AvalonBay Communities (NYSE:AVB – Get Rating) and Gaming and Leisure Properties (NASDAQ:GLPI – Get Rating) are both large-cap finance companies, but which is the best investment? We will compare the two companies based on the strength of their institutional ownership, dividends, analyst recommendations, profitability, risk, earnings and valuation.
AvalonBay Communities pays an annual dividend of $6.36 per share and has a dividend yield of 3.1%. Gaming and leisure properties pay an annual dividend of $2.76 per share and have a dividend yield of 5.9%. AvalonBay Communities pays 79.1% of its earnings as a dividend, suggesting that it may not have enough earnings to cover its dividend payment in the future. Gaming and Leisure Properties pays 125.5% of its profits as a dividend, suggesting it may not have enough profits to cover its dividend payment in the future. Games and Leisure Real Estate increased its dividend for two consecutive years. Gaming and leisure properties are clearly the best dividend-paying stocks, given their higher yield and longer track record of dividend growth.
Benefits and evaluation
This table compares the revenue, earnings per share and valuation of AvalonBay Communities and Gaming and Leisure Properties.
|Gross revenue||Price/sales ratio||Net revenue||Earnings per share||Price/earnings ratio|
|AvalonBay Communities||$2.29 billion||12.63||$1.00 billion||$8.04||25.77|
|Games and leisure properties||$1.22 billion||9.53||$534.09 million||$2.20||21.29|
AvalonBay Communities has higher revenues and profits than gaming and recreation properties.
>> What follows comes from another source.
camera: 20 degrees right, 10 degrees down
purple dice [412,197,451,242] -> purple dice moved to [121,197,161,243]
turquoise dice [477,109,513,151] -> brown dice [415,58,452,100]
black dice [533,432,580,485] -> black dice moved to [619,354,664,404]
The gambling and leisure properties are trading at a lower price-to-earnings ratio than AvalonBay Communities, indicating that it is currently the more affordable of the two stocks.
Volatility and risk
AvalonBay Communities has a beta of 0.93, indicating that its stock price is 7% less volatile than the S&P 500. In comparison, Gaming and Leisure Properties has a beta of 1.03, indicating that its stock price is 3% more volatile than the S&P 500.
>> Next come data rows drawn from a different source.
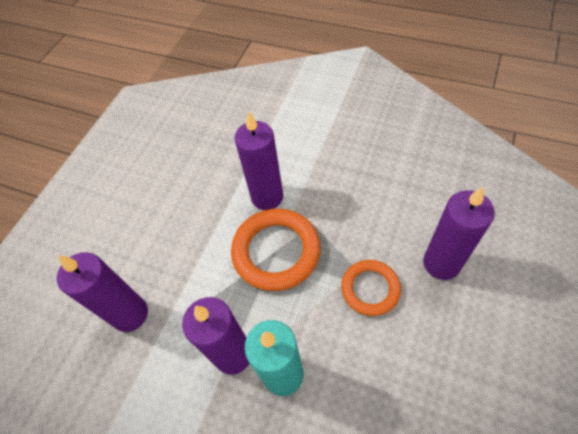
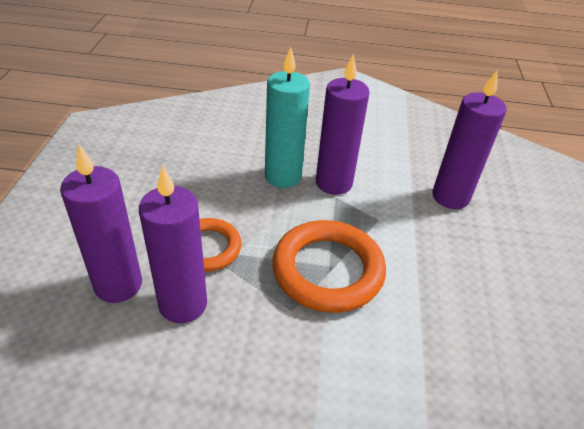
camera: 155 degrees right, 15 degrees down
purple candle [235,111,283,210] -> purple candle moved to [139,165,207,323]

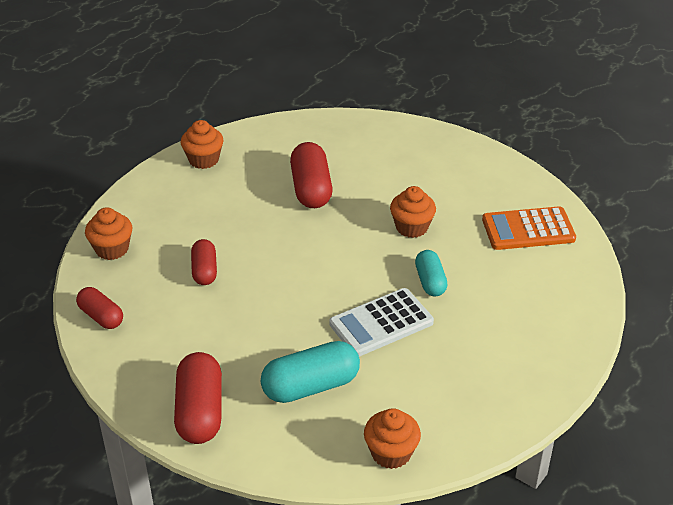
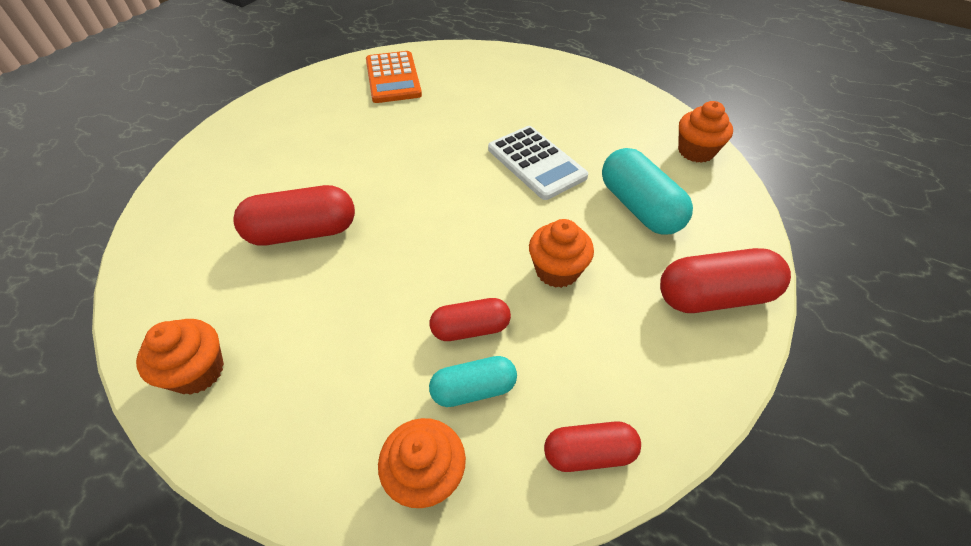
camera: 95 degrees left, 10 degrees up
red capsule [76,287,123,329] -> red capsule turned 45 degrees clockwise [544,421,641,472]
orange cupcake [390,186,436,238] -> orange cupcake moved to [529,219,594,288]
turquoise capsule [415,250,448,296] -> turquoise capsule moved to [429,356,517,407]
This table compares the net margins, return on equity and return on assets of AvalonBay Communities and Gaming and Leisure Properties.
|Net margins||Return on equity||return on assets|
|Games and leisure properties||42.79%||16.86%||5.27%|
This is a summary of recent ratings of AvalonBay communities and gaming and leisure properties, as provided by MarketBeat.com.
|Sales Ratings||Hold odds||Buy reviews||Strong buy odds||Rating|
|Games and leisure properties||1||2||seven||1||2.73|
AvalonBay Communities currently has a consensus target price of $258.06, suggesting a potential upside of 25.89%. Gaming and Leisure Properties have a consensus target price of $52.60, suggesting a potential upside of 12.30%. Given AvalonBay Communities’ possible higher upside, analysts clearly believe that AvalonBay Communities is more favorable than gaming and leisure properties.
Institutional and insider ownership
91.0% of the shares of AvalonBay Communities are held by institutional investors. In comparison, 91.4% of Gaming and Leisure real estate shares are held by institutional investors. 0.3% of AvalonBay Communities shares are held by insiders. In comparison, 5.5% of the shares of Real estate for games and leisure are held by insiders. Strong institutional ownership indicates that endowments, large money managers, and hedge funds believe a company is ready for long-term growth.
AvalonBay Communities beat Gaming and Leisure Properties on 10 of 18 factors compared between the two stocks.
About AvalonBay Communities (Get a rating)
As of December 31, 2020, the Company owned or had a direct or indirect interest in 291 apartment communities containing 86,025 apartment homes in 11 states and the District of Columbia, of which 18 communities were in development and one community was in redevelopment. The Company is an equity REIT engaged in the development, redevelopment, acquisition and management of apartment communities in major metropolitan areas of New England, the New York/New York metropolitan area Jersey, Mid-Atlantic, Pacific Northwest, and Northern and Southern California. , as well as in the Company’s expansion markets comprising Southeast Florida and Denver, Colorado (the “Expansion Markets”).
About Play and Leisure Properties (Get a rating)
GLPI is engaged in acquiring, financing and owning real estate for lease to gaming operators under triple net lease agreements, under which the tenant is responsible for all maintenance of the facilities, insurance required in connection with the Leased Properties and the activities carried on at the Leased Properties, taxes levied on or in connection with the Leased Properties and all utilities and other services necessary or appropriate for the Leased Properties and the activities carried out on rental properties.